What would be the different between void and int functions? When do i use which? Would void be used when just printing out a message or a variable value? like cout << value;
Or would it just be text?
And is int used when you actually do calculations within it?
void is used when you are not required to return anything from the function to the caller of the function.
for eg.
void no_return_fn()
{
cout<< "This function will not return anything" << endl;
return; // returns nothing or void
}
int is used when you have to return an integer value from the function to the caller of the function
for eg.
int return_sum_of_integers_fn(int a, int b)
{
cout<< "This function returns an integer" << endl;
return (a + b); // returns an integer
}
Do you want the function to return anything? If not, then it should be void. If you want it to return an int, then it should be int. If you want it to return something else, then it should have some other return type.

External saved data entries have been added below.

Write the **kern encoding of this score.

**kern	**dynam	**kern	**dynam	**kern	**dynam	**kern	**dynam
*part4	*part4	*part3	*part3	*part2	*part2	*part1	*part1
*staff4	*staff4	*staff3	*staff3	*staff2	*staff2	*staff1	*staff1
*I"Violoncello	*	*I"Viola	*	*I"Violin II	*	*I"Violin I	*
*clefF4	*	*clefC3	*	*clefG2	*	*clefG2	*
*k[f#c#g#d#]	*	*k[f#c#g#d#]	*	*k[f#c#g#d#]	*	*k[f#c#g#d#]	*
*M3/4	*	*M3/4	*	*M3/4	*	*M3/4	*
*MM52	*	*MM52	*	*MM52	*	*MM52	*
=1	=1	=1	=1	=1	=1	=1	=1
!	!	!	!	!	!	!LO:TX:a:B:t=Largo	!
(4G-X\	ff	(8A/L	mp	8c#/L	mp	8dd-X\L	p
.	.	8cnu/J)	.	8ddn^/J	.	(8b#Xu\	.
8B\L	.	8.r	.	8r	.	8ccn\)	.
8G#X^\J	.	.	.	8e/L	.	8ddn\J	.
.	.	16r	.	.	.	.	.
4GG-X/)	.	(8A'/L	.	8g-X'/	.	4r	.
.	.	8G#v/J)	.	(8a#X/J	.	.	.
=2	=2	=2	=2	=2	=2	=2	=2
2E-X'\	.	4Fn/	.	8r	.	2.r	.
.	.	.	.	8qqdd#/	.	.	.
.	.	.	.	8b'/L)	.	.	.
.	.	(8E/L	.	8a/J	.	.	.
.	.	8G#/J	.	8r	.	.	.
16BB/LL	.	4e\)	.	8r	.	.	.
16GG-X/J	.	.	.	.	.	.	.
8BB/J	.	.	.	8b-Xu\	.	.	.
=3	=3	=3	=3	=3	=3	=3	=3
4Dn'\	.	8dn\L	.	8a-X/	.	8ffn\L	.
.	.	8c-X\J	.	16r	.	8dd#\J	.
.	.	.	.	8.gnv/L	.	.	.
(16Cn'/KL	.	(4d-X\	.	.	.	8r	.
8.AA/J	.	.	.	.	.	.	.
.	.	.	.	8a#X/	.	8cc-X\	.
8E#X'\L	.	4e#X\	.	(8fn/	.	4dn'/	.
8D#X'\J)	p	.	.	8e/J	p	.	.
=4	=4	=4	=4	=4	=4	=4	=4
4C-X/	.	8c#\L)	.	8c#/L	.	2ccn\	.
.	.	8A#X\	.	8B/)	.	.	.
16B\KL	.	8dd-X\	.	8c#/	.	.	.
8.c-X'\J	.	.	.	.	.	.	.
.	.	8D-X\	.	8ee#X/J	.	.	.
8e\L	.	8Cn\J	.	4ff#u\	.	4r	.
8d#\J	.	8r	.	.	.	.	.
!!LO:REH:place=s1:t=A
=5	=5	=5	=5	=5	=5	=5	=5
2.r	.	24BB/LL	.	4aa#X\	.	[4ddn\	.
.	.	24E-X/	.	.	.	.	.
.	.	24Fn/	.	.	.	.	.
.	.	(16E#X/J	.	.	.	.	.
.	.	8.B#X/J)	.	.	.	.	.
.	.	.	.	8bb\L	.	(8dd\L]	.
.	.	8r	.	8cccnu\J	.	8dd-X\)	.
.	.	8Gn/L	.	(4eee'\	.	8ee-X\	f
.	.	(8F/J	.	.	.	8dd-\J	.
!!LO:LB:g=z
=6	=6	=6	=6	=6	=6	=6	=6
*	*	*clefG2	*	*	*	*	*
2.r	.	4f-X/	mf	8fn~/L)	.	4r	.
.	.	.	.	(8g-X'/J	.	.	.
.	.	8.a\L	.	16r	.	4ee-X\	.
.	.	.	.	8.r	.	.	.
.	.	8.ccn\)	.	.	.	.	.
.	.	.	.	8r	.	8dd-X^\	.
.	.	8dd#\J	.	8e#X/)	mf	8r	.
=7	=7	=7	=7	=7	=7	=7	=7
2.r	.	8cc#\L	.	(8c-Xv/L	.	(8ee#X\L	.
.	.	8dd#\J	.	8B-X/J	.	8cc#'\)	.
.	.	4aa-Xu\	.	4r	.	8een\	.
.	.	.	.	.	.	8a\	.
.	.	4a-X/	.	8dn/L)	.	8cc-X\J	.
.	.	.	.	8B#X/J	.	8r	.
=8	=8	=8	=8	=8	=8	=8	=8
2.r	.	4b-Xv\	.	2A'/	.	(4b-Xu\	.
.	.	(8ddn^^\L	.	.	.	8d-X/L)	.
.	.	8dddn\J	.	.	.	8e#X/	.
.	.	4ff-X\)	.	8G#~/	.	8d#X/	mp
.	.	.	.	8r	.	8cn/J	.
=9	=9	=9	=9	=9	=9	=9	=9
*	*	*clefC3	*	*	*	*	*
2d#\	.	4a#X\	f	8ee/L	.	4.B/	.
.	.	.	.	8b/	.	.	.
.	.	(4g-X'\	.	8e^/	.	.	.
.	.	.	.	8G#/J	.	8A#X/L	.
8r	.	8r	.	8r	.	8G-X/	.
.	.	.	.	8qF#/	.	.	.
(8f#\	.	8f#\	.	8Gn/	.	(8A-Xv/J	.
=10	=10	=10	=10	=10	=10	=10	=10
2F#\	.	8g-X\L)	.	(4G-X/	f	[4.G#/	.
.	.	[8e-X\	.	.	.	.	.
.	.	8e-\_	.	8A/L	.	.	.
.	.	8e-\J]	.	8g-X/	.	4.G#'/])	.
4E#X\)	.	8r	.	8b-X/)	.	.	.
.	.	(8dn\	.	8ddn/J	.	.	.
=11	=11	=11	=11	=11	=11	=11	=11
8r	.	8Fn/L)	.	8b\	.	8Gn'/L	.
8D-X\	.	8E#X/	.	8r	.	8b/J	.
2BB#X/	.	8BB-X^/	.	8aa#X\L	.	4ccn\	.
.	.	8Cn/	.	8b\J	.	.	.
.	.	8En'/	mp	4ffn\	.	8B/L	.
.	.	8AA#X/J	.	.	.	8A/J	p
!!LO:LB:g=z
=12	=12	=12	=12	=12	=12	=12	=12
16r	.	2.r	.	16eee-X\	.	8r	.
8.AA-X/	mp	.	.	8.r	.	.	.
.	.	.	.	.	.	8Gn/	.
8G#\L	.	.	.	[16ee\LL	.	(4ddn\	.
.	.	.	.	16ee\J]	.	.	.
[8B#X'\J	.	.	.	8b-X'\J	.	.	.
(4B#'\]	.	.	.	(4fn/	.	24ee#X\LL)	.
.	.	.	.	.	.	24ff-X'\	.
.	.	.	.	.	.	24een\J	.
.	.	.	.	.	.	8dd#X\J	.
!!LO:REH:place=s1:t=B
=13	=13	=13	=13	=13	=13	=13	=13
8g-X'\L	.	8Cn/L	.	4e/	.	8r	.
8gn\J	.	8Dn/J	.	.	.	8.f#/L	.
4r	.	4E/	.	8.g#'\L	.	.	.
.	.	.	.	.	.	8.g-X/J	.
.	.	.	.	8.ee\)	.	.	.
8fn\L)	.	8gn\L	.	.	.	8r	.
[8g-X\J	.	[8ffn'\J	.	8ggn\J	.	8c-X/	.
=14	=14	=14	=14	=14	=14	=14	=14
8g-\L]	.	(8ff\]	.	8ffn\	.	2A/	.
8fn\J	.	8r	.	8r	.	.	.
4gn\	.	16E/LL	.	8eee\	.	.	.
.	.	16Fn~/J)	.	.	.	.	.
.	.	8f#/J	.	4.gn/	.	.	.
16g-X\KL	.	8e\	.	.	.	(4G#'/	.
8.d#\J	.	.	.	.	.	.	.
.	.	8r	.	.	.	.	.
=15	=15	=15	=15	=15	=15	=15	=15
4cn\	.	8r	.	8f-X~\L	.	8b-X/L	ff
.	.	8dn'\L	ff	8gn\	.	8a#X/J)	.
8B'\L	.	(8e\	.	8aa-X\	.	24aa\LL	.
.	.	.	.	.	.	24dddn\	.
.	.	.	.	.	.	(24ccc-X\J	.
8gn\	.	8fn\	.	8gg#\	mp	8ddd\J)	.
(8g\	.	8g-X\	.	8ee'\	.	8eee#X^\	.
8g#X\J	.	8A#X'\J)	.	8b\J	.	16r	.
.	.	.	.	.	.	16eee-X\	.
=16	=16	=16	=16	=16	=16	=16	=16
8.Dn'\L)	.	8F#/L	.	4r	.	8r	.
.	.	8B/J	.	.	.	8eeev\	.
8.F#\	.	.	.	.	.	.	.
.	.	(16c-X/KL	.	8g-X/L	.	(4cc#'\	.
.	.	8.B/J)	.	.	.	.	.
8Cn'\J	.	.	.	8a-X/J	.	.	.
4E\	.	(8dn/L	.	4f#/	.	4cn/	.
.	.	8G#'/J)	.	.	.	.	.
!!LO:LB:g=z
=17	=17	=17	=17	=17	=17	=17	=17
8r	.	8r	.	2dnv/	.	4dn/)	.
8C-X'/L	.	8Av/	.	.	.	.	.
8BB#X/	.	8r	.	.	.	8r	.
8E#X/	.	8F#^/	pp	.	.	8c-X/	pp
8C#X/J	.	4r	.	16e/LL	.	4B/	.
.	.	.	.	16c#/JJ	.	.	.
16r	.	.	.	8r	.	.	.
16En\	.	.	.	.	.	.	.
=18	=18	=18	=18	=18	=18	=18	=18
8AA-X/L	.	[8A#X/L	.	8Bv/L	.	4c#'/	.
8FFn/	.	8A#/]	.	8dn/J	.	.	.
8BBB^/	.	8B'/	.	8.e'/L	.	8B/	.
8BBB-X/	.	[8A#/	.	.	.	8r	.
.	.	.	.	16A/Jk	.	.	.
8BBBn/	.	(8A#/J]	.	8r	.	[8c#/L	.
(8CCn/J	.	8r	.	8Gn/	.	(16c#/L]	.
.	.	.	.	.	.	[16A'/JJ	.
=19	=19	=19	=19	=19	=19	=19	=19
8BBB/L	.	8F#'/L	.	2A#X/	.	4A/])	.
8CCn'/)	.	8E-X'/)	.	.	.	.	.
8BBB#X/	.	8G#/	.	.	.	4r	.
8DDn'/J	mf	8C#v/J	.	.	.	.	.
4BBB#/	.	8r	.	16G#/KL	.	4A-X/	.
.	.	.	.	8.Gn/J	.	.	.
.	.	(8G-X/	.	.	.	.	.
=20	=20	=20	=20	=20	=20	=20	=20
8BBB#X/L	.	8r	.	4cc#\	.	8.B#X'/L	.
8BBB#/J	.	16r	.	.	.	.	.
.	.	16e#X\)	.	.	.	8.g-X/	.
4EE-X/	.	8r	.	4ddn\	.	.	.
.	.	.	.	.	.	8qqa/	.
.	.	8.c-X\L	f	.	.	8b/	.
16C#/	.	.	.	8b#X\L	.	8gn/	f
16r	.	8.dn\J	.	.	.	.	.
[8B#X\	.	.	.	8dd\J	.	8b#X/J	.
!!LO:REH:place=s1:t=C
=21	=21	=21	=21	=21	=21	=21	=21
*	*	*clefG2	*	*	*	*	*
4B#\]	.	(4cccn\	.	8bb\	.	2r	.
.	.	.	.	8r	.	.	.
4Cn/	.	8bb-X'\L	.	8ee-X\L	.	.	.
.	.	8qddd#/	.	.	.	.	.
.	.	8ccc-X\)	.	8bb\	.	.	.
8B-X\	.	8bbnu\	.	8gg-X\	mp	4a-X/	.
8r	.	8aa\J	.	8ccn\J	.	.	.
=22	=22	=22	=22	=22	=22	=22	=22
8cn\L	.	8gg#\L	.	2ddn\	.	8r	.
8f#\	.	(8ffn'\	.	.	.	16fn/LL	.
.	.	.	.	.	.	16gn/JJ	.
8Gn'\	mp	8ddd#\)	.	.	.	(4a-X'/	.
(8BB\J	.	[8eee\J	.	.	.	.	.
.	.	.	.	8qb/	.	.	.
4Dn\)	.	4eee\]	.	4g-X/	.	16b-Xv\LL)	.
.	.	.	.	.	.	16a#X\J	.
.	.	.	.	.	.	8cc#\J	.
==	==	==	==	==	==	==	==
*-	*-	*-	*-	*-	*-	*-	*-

Some prefer using functions that return int to indicate some errors or special cases. Consider this code:
int print (int* ptr)
{
if (ptr == NULL)
{
return -1; // Error code.
}
std::cout << *ptr;
return 1; // Success code.
}
when you use void, it means you don't want anything returned from the function.
while an int return may be a result of calculation in the function, or indicate the status when it returning, such as an error number or something else that can tell you what has happened when the function executing.
Like you heard above, void doesn't return value, so you use it when you don't need to do this.
For example, you can use 'void' not only to print text, but mainly to modificate a parameters (change something you already have), so you don't need to return a value.
Let's say you want to find int c , which is sum two (integer) numbers, a and b (so a+b=c). You can write a function which adds these numbers and assign it's value to c
int c;
int sum (int a, int b)
{
return a+b;
}
c = sum(a,b);
While using void, you will just modificate c, so instead of writing c = function(arguments) , you will have function(c) which modifies c, for example:
int c;
void sum(int a, int b, int c)
{
c = a+b;
}
sum(a,b,c);
After the last line, the 'c' you have is equal the sum of 'a' and 'b' :-)
You return void to indicate that nothing is returned.
An int return may or may not indicate that calculations have been performed (e.g. could just be a return code).
Another difference is that void function do not require to have a return inside it:
This 2 snippets of code are valid and do not generate a compiler warning:
Snippet 1
void msg1()
{
cout<< "This is a message." << endl;
return; // returns nothing or void
}
Snippet 2
void msg2()
{
cout<< "This is a message." << endl;
}
Both have the same behavior and no warning is displayed.
If you declare a function non void and you do not return a value your compiler is likely to display a WARNING like " warning: no return statement in function returning non-void".
It's depends on modifier parameters sent to compiler if this error is displayed or not.
This code is likey to display a compiler warning since no return :
int test(){
printf("test");
}
Actually,It is necessary if you are compiling your code for a hosted system, such as PC, Linux, Mac, Android. Then main must return int. If you are compiling code for a freestanding system, such as embedded microcontrollers, or if you are making an OS, then the return type of main can be anything.
Though no error will occur if you use int or void but its not compliance according to standard C.